Alors que le système hospitalier est toujours confronté à une pénurie de soignants, l’exécutif a adopté, mercredi 10 juin, un projet de loi du pays pour réformer le statut des praticiens. Ces derniers seront notamment autorisés à exercer une activité libérale parallèle. Explications de notre partenaire Les Nouvelles Calédoniennes.
Réunis en séance collégiale mercredi 10 juin, les membres du gouvernement ont adopté un projet de loi du pays relatif à la réforme du statut des praticiens hospitaliers. Le texte s’inscrit dans le travail mené depuis plusieurs mois par le gouvernement pour rendre à l’hôpital public son attractivité, alors que les tensions de recrutement progressent depuis deux ans.
Les médecins, dentistes et pharmaciens manquent particulièrement au territoire. Pour faciliter leur venue et garantir une réponse immédiate aux besoins des établissements hospitaliers, le projet de loi prévoit un transfert de compétence concernant la nomination et la titularisation des praticiens hospitaliers.
Actuellement détenue par le gouvernement, elle sera transmise aux directions des hôpitaux, qui « assureront ainsi directement la gestion de carrière de leurs praticiens, en cohérence avec leur projet d’établissement, ce qui aura pour effet de faciliter tant les procédures de recrutement, que la mobilité des personnels », estime l’exécutif, qui y voit également un allégement de la charge administrative qui pèse sur ses services.

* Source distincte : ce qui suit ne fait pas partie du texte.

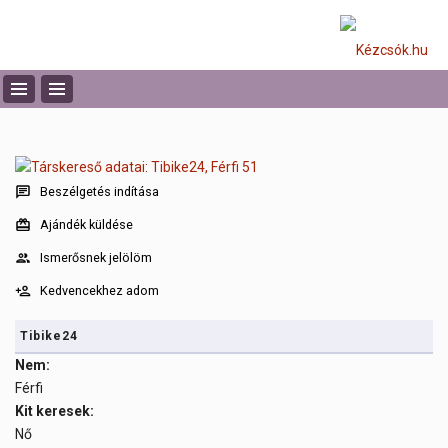
Beszélgetés indítása
Ajándék küldése
Ismerősnek jelölöm
Kedvencekhez adom
Tibike24
Nem:
Férfi
Kit keresek:
Nő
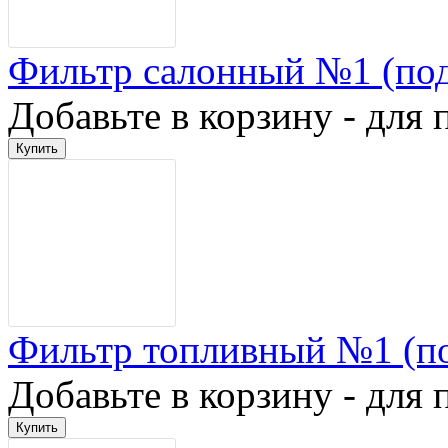
Фильтр салонный №1 (по
Добавьте в корзину - для 
Фильтр топливный №1 (п
Добавьте в корзину - для 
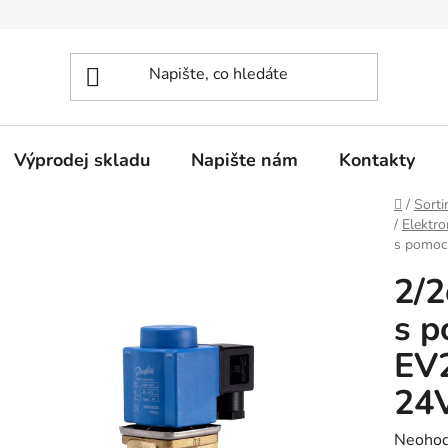
Výprodej skladu
Napište nám
Kontakty
Domů
/
Sorti
/
Elektro
s pomoc
2/2
s 
EV
24
Průměr
Neoho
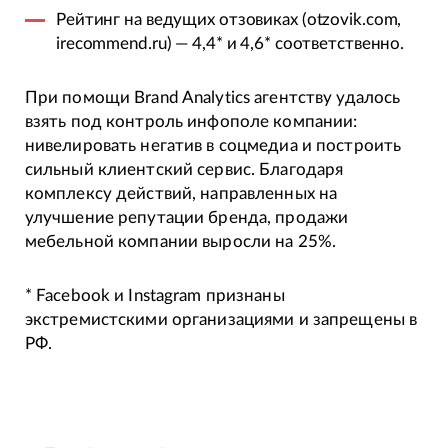
Рейтинг на ведущих отзовиках (otzovik.com,
irecommend.ru) — 4,4* и 4,6* соответственно.
При помощи Brand Analytics агентству удалось
взять под контроль инфополе компании:
нивелировать негатив в соцмедиа и построить
сильный клиентский сервис. Благодаря
комплексу действий, направленных на
улучшение репутации бренда, продажи
мебельной компании выросли на 25%.
* Facebook и Instagram признаны
экстремистскими организациями и запрещены в
РФ.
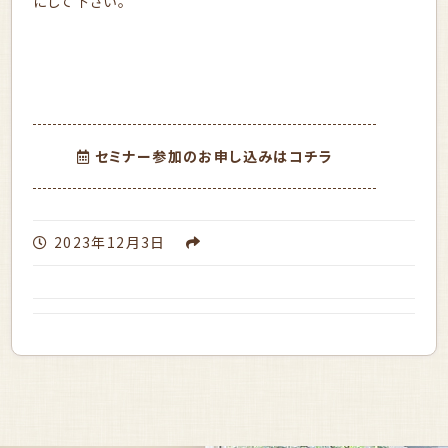
にして下さい。
セミナー参加のお申し込みはコチラ
2023年12月3日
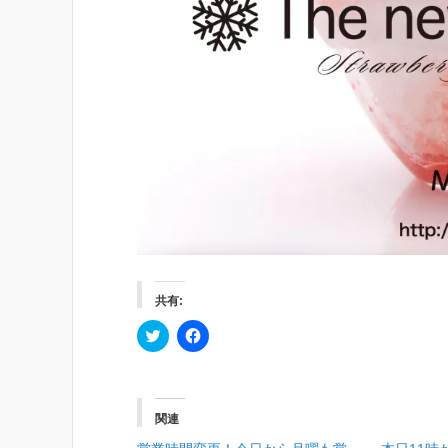
共有:
ク
F
リ
a
ッ
c
ク
e
し
b
て
o
T
o
関連
w
k
i
で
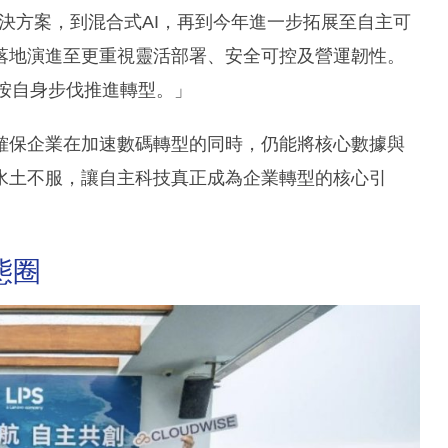
I解決方案，到混合式AI，再到今年進一步拓展至自主可
落地演進至更重視靈活部署、安全可控及營運韌性。
業按自身步伐推進轉型。」
確保企業在加速數碼轉型的同時，仍能將核心數據與
水土不服，讓自主科技真正成為企業轉型的核心引
態圈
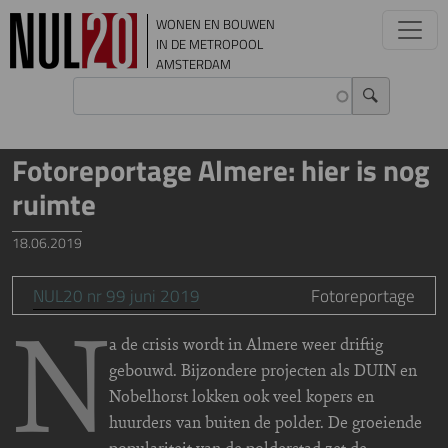
Overslaan en naar de inhoud gaan
WONEN EN BOUWEN
IN DE METROPOOL
AMSTERDAM
Fotoreportage Almere: hier is nog
ruimte
18.06.2019
NUL20 nr 99 juni 2019
Fotoreportage
N
a de crisis wordt in Almere weer driftig
gebouwd. Bijzondere projecten als DUIN en
Nobelhorst lokken ook veel kopers en
huurders van buiten de polder. De groeiende
populariteit van de polderstad zet de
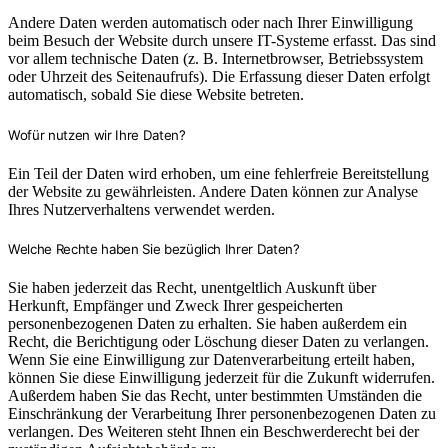
Andere Daten werden automatisch oder nach Ihrer Einwilligung
beim Besuch der Website durch unsere IT-Systeme erfasst. Das sind
vor allem technische Daten (z. B. Internetbrowser, Betriebssystem
oder Uhrzeit des Seitenaufrufs). Die Erfassung dieser Daten erfolgt
automatisch, sobald Sie diese Website betreten.
Wofür nutzen wir Ihre Daten?
Ein Teil der Daten wird erhoben, um eine fehlerfreie Bereitstellung
der Website zu gewährleisten. Andere Daten können zur Analyse
Ihres Nutzerverhaltens verwendet werden.
Welche Rechte haben Sie bezüglich Ihrer Daten?
Sie haben jederzeit das Recht, unentgeltlich Auskunft über
Herkunft, Empfänger und Zweck Ihrer gespeicherten
personenbezogenen Daten zu erhalten. Sie haben außerdem ein
Recht, die Berichtigung oder Löschung dieser Daten zu verlangen.
Wenn Sie eine Einwilligung zur Datenverarbeitung erteilt haben,
können Sie diese Einwilligung jederzeit für die Zukunft widerrufen.
Außerdem haben Sie das Recht, unter bestimmten Umständen die
Einschränkung der Verarbeitung Ihrer personenbezogenen Daten zu
verlangen. Des Weiteren steht Ihnen ein Beschwerderecht bei der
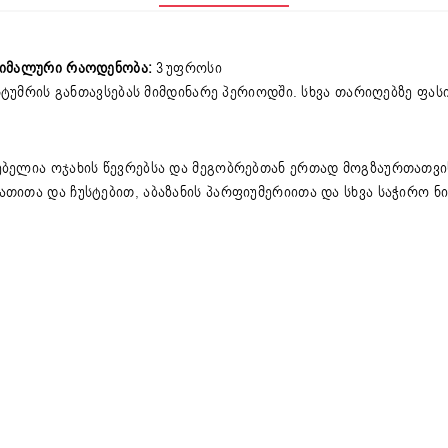
ქსიმალური რაოდენობა:
3
უფროსი
ტუმრის განთავსებას მიმდინარე პერიოდში. სხვა თარიღებზე ფას
ებელია ოჯახის წევრებსა და მეგობრებთან ერთად მოგზაურთათვ
თითა და ჩუსტებით, აბაზანის პარფიუმერიითა და სხვა საჭირო ნ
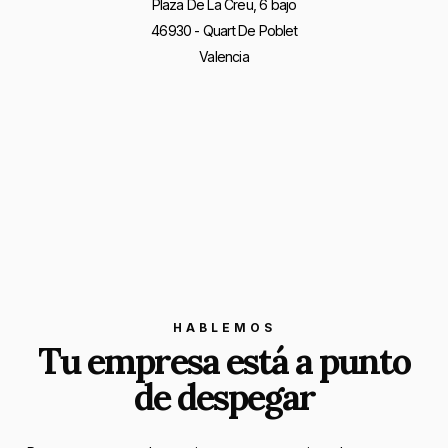
Plaza De La Creu, 6 bajo
46930 - Quart De Poblet
Valencia
HABLEMOS
Tu empresa está a punto
de despegar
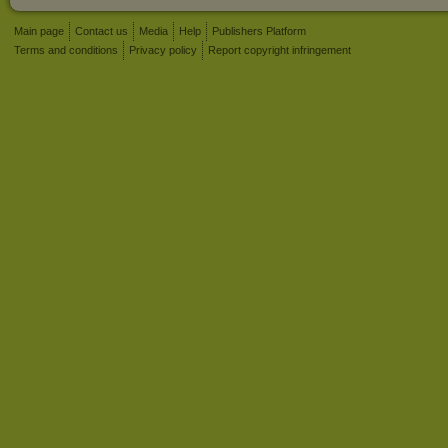
Main page
Contact us
Media
Help
Publishers Platform
Terms and conditions
Privacy policy
Report copyright infringement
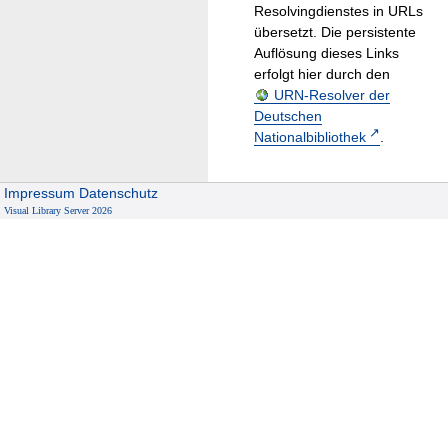
Resolvingdienstes in URLs
übersetzt. Die persistente
Auflösung dieses Links
erfolgt hier durch den
URN-Resolver der
Deutschen
Nationalbibliothek
.
Impressum
Datenschutz
Visual Library Server 2026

« Ne pas mettre en cause le bon fonctionnement du service »
Mais la principale réforme du texte est ailleurs : il s’agit de la possibilité donnée aux praticiens hospitaliers d’exercer une activité libérale en parallèle de celle qu’ils réalisent à l’hôpital. Une pratique courante dans l’Hexagone, rappelle le gouvernement. Elle sera toutefois très encadrée.
Le projet de loi conserve en effet le principe d’une exclusivité de la pratique hospitalière, à laquelle il propose deux dérogations : la première concerne les praticiens hospitaliers exerçant à temps partiel (entre 50 % et 90 %), qui pourront développer, sur autorisation du directeur de l’établissement, une activité privée rémunérée en dehors de leurs obligations de service, « à condition de ne pas mettre en cause le bon fonctionnement du service ». Ils pourront ainsi posséder un cabinet médical, une officine ou un laboratoire d’analyse.
La seconde dérogation porte sur les praticiens exerçant au moins à 80 % à l’hôpital. Ces derniers seront autorisés, si le texte est adopté, à réaliser une activité libérale « au sein de leur établissement d’affectation ou dans un autre établissement de santé », dans la limite d’une ou deux demi-journées par semaine. Ils seront tenus de verser, en contrepartie, « une redevance pour compenser l’utilisation des moyens et personnels de l’hôpital ».
Ce fonctionnement se tiendra dans le cadre d’une convention passée entre le praticien et l’établissement, d’une durée maximale de trois ans. Le projet de loi du pays a reçu un avis favorable du Conseil d’État, et doit désormais être soumis aux élus du Congrès.
L’anatomie et la cytologie rejoignent la liste des spécialités en pénurie
Le gouvernement a également modifié un arrêté, mercredi 10 juin, afin d’inclure dans les spécialités médicales reconnues en situation de pénurie : l’anatomie et cytologie (analyse des cellules) pathologiques. Par conséquent, les praticiens concernés bénéficient désormais d’un abattement de 20 % applicable au montant de leur revenu net.
Ces médecins interviennent en amont de la prise en charge thérapeutique en établissant les diagnostics sur lesquels reposent les décisions médicales. Ces deux spécialités rencontrent des difficultés structurelles de recrutement. Or, elles présentent un caractère stratégique pour le système de santé calédonien. En effet, le manque de spécialistes dans ces deux domaines « empêche l’engagement de nombreux traitements et compromet le fonctionnement de l’ensemble de la filière de soins », justifie le gouvernement.
Sont déjà concernées, à ce stade, l'ophtalmologie et la dermatologie, deux disciplines considérées comme « pénuriques ».